While analysis tools and algorithms have evolved at a rapid pace, the overall business process for analytics has remained remarkably stable. One seminal work on the analytic process is IBM’s Cross-Industry Standard Process for Data Mining (CRISP-DM). At over 20 years old, it remains a relevant and useful tool for describing the overall data science workflow.
CRISP-DM is the most widely used analytics model, a result of it’s industry, tool, and application agnostic definition. It’s also an open standard which is free for use and flexible enough to cover a number of different analytic styles or approaches.
Overall the model is composed of six core activities:
- Business understanding: gathering the business requirements for the project, intended outcomes, and creating a problem definition.
- Data understanding: collecting initial data, understanding the scope, attributes, & veracity of the data, and review the data to help form initial insights and hypothesizes.
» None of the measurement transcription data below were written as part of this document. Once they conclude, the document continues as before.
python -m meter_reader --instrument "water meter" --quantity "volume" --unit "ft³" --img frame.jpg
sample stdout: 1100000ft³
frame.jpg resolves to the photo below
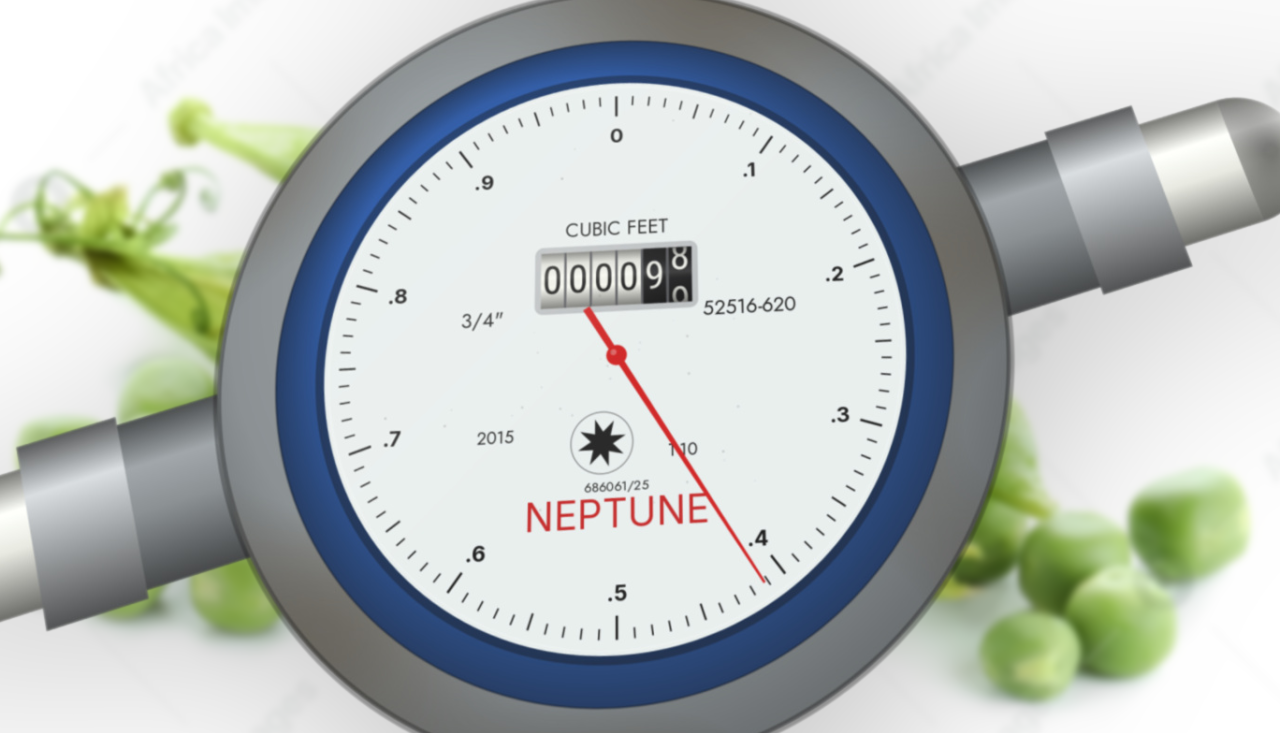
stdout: 98.41ft³
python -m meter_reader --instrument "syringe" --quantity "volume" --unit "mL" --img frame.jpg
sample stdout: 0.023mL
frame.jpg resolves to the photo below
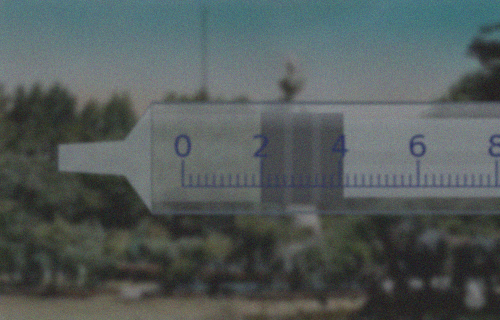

- Data preparation: transforming, cleaning, and preparing the final data set for ingestion by the modeling tools.
- Modeling: a number of modeling techniques and algorithms are tested and adjusted to provide the best results. There are numerous approaches which can be used, so this activity involves a high degree of exploration.
- Evaluation: once a final model is produced, it needs to be subjected to rigorous review to ensure that it meets the business requirements and does not cause any unintended consequences.
- Presentation / deployment: models that pass evaluation are ready to be shared within the organization and implemented.
The six activities are not a linear process but are part of an ongoing cycle of analytic work. Depending on the results of each step, it may be necessary to revisit prior steps to gain additional understanding, enhance the data, or improve models. Despite the cyclical nature, it all leads to the creation of models which can be integrated into day to day business activities.
When executed properly, a benefit of using the CRISP-DM framework is that it leads to additional business and data insights which help future analytics efforts. This builds a virtuous cycle which can deliver exponential results across projects and initiatives.